- **Work task**
Convert the lines in the rows below into a JSON list of strings, one string per line, omitting blank lines.

- **Items from a data source**
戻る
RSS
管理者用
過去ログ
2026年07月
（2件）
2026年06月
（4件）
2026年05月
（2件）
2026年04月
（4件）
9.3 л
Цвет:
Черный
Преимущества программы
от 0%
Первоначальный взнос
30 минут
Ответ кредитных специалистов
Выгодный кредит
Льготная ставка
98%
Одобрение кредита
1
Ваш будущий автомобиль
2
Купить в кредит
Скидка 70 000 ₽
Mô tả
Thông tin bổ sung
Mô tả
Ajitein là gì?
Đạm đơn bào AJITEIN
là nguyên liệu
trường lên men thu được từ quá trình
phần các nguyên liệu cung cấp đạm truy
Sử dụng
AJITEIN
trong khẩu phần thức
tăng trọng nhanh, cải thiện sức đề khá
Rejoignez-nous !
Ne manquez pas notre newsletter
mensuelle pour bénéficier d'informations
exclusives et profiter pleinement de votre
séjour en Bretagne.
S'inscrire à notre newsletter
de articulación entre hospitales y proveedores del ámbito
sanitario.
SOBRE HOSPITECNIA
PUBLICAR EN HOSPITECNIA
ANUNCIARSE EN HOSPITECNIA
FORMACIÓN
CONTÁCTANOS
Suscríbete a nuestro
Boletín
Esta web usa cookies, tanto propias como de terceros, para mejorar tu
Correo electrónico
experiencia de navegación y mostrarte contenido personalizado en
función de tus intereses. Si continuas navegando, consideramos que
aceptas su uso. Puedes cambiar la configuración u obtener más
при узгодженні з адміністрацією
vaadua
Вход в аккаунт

- **Exercise solution**
[
  "戻る",
  "RSS",
  "管理者用",
  "過去ログ",
  "2026年07月",
  "（2件）",
  "2026年06月",
  "（4件）",
  "2026年05月",
  "（2件）",
  "2026年04月",
  "（4件）",
  "9.3 л",
  "Цвет:",
  "Черный",
  "Преимущества программы",
  "от 0%",
  "Первоначальный взнос",
  "30 минут",
  "Ответ кредитных специалистов",
  "Выгодный кредит",
  "Льготная ставка",
  "98%",
  "Одобрение кредита",
  "1",
  "Ваш будущий автомобиль",
  "2",
  "Купить в кредит",
  "Скидка 70 000 ₽",
  "Mô tả",
  "Thông tin bổ sung",
  "Mô tả",
  "Ajitein là gì?",
  "Đạm đơn bào AJITEIN",
  "là nguyên liệu",
  "trường lên men thu được từ quá trình",
  "phần các nguyên liệu cung cấp đạm truy",
  "Sử dụng",
  "AJITEIN",
  "trong khẩu phần thức",
  "tăng trọng nhanh, cải thiện sức đề khá",
  "Rejoignez-nous !",
  "Ne manquez pas notre newsletter",
  "mensuelle pour bénéficier d'informations",
  "exclusives et profiter pleinement de votre",
  "séjour en Bretagne.",
  "S'inscrire à notre newsletter",
  "de articulación entre hospitales y proveedores del ámbito",
  "sanitario.",
  "SOBRE HOSPITECNIA",
  "PUBLICAR EN HOSPITECNIA",
  "ANUNCIARSE EN HOSPITECNIA",
  "FORMACIÓN",
  "CONTÁCTANOS",
  "Suscríbete a nuestro",
  "Boletín",
  "Esta web usa cookies, tanto propias como de terceros, para mejorar tu",
  "Correo electrónico",
  "experiencia de navegación y mostrarte contenido personalizado en",
  "función de tus intereses. Si continuas navegando, consideramos que",
  "aceptas su uso. Puedes cambiar la configuración u obtener más",
  "при узгодженні з адміністрацією",
  "vaadua",
  "Вход в аккаунт"
]